_Work request_: Lines outside the range are not wanted. Give again exactly the lines between the line holding "Bondy, K., Matten, D., &" and the line holding "http://dx.doi.org/10.1111/j.0045-3609.2004.00205.x", inclusive, from the listing below.

_Given data_:

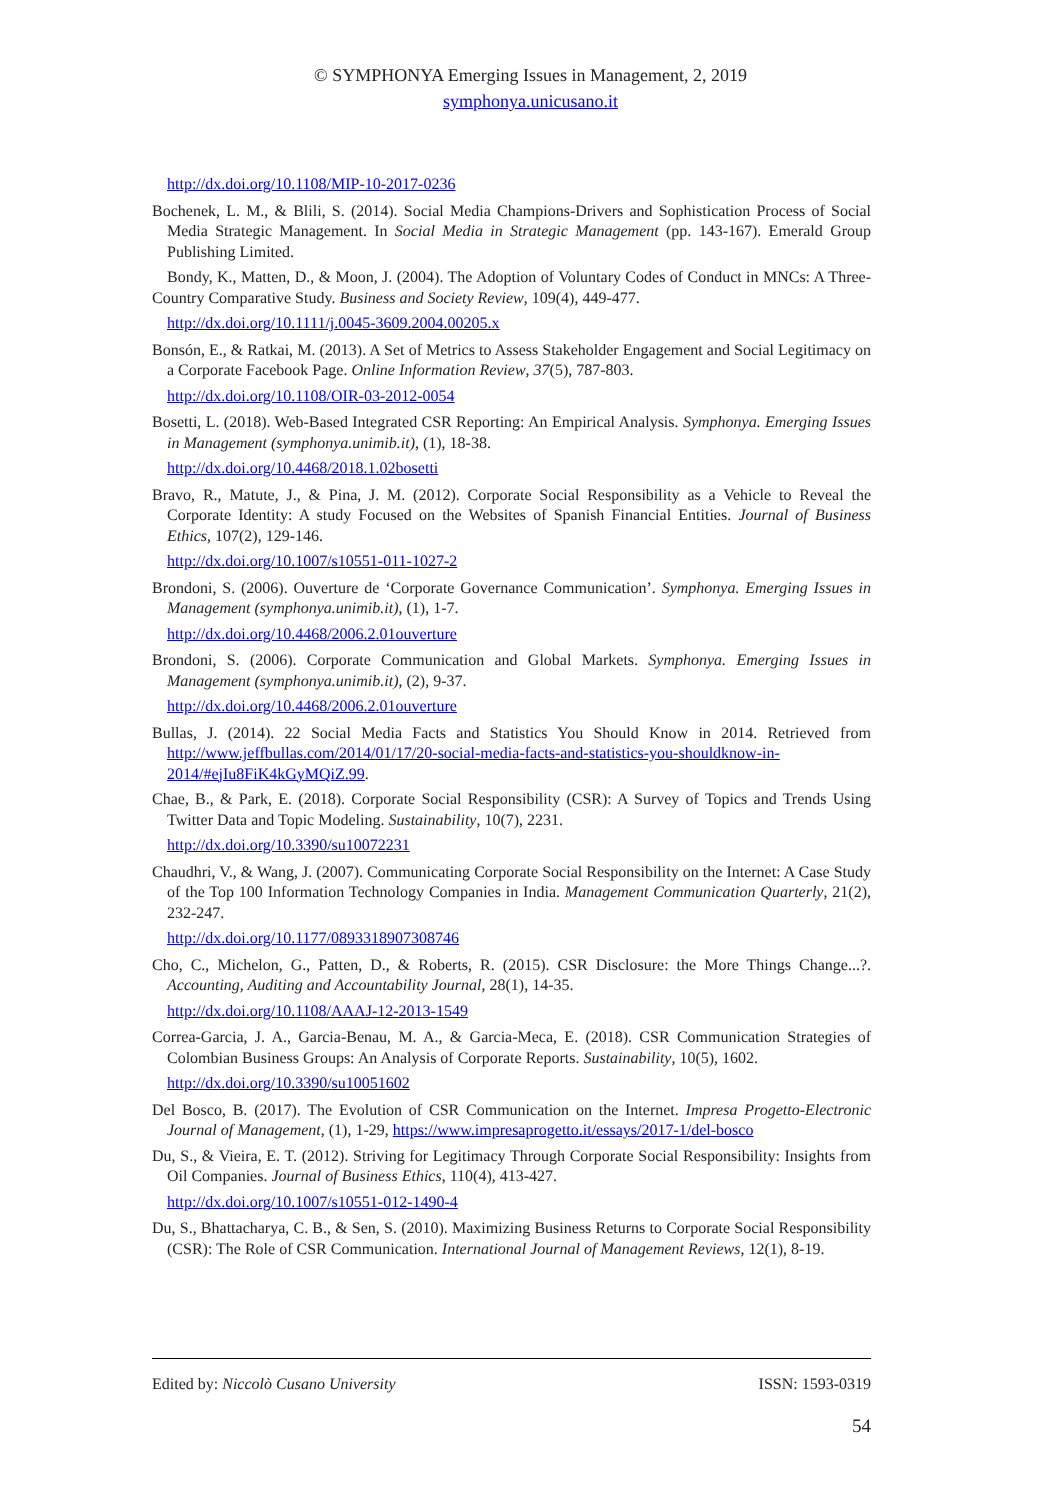© SYMPHONYA Emerging Issues in Management, 2, 2019
symphonya.unicusano.it
http://dx.doi.org/10.1108/MIP-10-2017-0236
Bochenek, L. M., & Blili, S. (2014). Social Media Champions-Drivers and Sophistication Process of Social Media Strategic Management. In Social Media in Strategic Management (pp. 143-167). Emerald Group Publishing Limited.
Bondy, K., Matten, D., & Moon, J. (2004). The Adoption of Voluntary Codes of Conduct in MNCs: A Three-Country Comparative Study. Business and Society Review, 109(4), 449-477.
http://dx.doi.org/10.1111/j.0045-3609.2004.00205.x
Bonsón, E., & Ratkai, M. (2013). A Set of Metrics to Assess Stakeholder Engagement and Social Legitimacy on a Corporate Facebook Page. Online Information Review, 37(5), 787-803.
http://dx.doi.org/10.1108/OIR-03-2012-0054
Bosetti, L. (2018). Web-Based Integrated CSR Reporting: An Empirical Analysis. Symphonya. Emerging Issues in Management (symphonya.unimib.it), (1), 18-38.
http://dx.doi.org/10.4468/2018.1.02bosetti
Bravo, R., Matute, J., & Pina, J. M. (2012). Corporate Social Responsibility as a Vehicle to Reveal the Corporate Identity: A study Focused on the Websites of Spanish Financial Entities. Journal of Business Ethics, 107(2), 129-146.
http://dx.doi.org/10.1007/s10551-011-1027-2
Brondoni, S. (2006). Ouverture de ‘Corporate Governance Communication’. Symphonya. Emerging Issues in Management (symphonya.unimib.it), (1), 1-7.
http://dx.doi.org/10.4468/2006.2.01ouverture
Brondoni, S. (2006). Corporate Communication and Global Markets. Symphonya. Emerging Issues in Management (symphonya.unimib.it), (2), 9-37.
http://dx.doi.org/10.4468/2006.2.01ouverture
Bullas, J. (2014). 22 Social Media Facts and Statistics You Should Know in 2014. Retrieved from http://www.jeffbullas.com/2014/01/17/20-social-media-facts-and-statistics-you-shouldknow-in-2014/#ejIu8FiK4kGyMQiZ.99.
Chae, B., & Park, E. (2018). Corporate Social Responsibility (CSR): A Survey of Topics and Trends Using Twitter Data and Topic Modeling. Sustainability, 10(7), 2231.
http://dx.doi.org/10.3390/su10072231
Chaudhri, V., & Wang, J. (2007). Communicating Corporate Social Responsibility on the Internet: A Case Study of the Top 100 Information Technology Companies in India. Management Communication Quarterly, 21(2), 232-247.
http://dx.doi.org/10.1177/0893318907308746
Cho, C., Michelon, G., Patten, D., & Roberts, R. (2015). CSR Disclosure: the More Things Change...?. Accounting, Auditing and Accountability Journal, 28(1), 14-35.
http://dx.doi.org/10.1108/AAAJ-12-2013-1549
Correa-Garcia, J. A., Garcia-Benau, M. A., & Garcia-Meca, E. (2018). CSR Communication Strategies of Colombian Business Groups: An Analysis of Corporate Reports. Sustainability, 10(5), 1602.
http://dx.doi.org/10.3390/su10051602
Del Bosco, B. (2017). The Evolution of CSR Communication on the Internet. Impresa Progetto-Electronic Journal of Management, (1), 1-29, https://www.impresaprogetto.it/essays/2017-1/del-bosco
Du, S., & Vieira, E. T. (2012). Striving for Legitimacy Through Corporate Social Responsibility: Insights from Oil Companies. Journal of Business Ethics, 110(4), 413-427.
http://dx.doi.org/10.1007/s10551-012-1490-4
Du, S., Bhattacharya, C. B., & Sen, S. (2010). Maximizing Business Returns to Corporate Social Responsibility (CSR): The Role of CSR Communication. International Journal of Management Reviews, 12(1), 8-19.
Edited by: Niccolò Cusano University ISSN: 1593-0319
54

_Your solution_:
Bondy, K., Matten, D., & Moon, J. (2004). The Adoption of Voluntary Codes of Conduct in MNCs: A Three-Country Comparative Study. Business and Society Review, 109(4), 449-477.
http://dx.doi.org/10.1111/j.0045-3609.2004.00205.x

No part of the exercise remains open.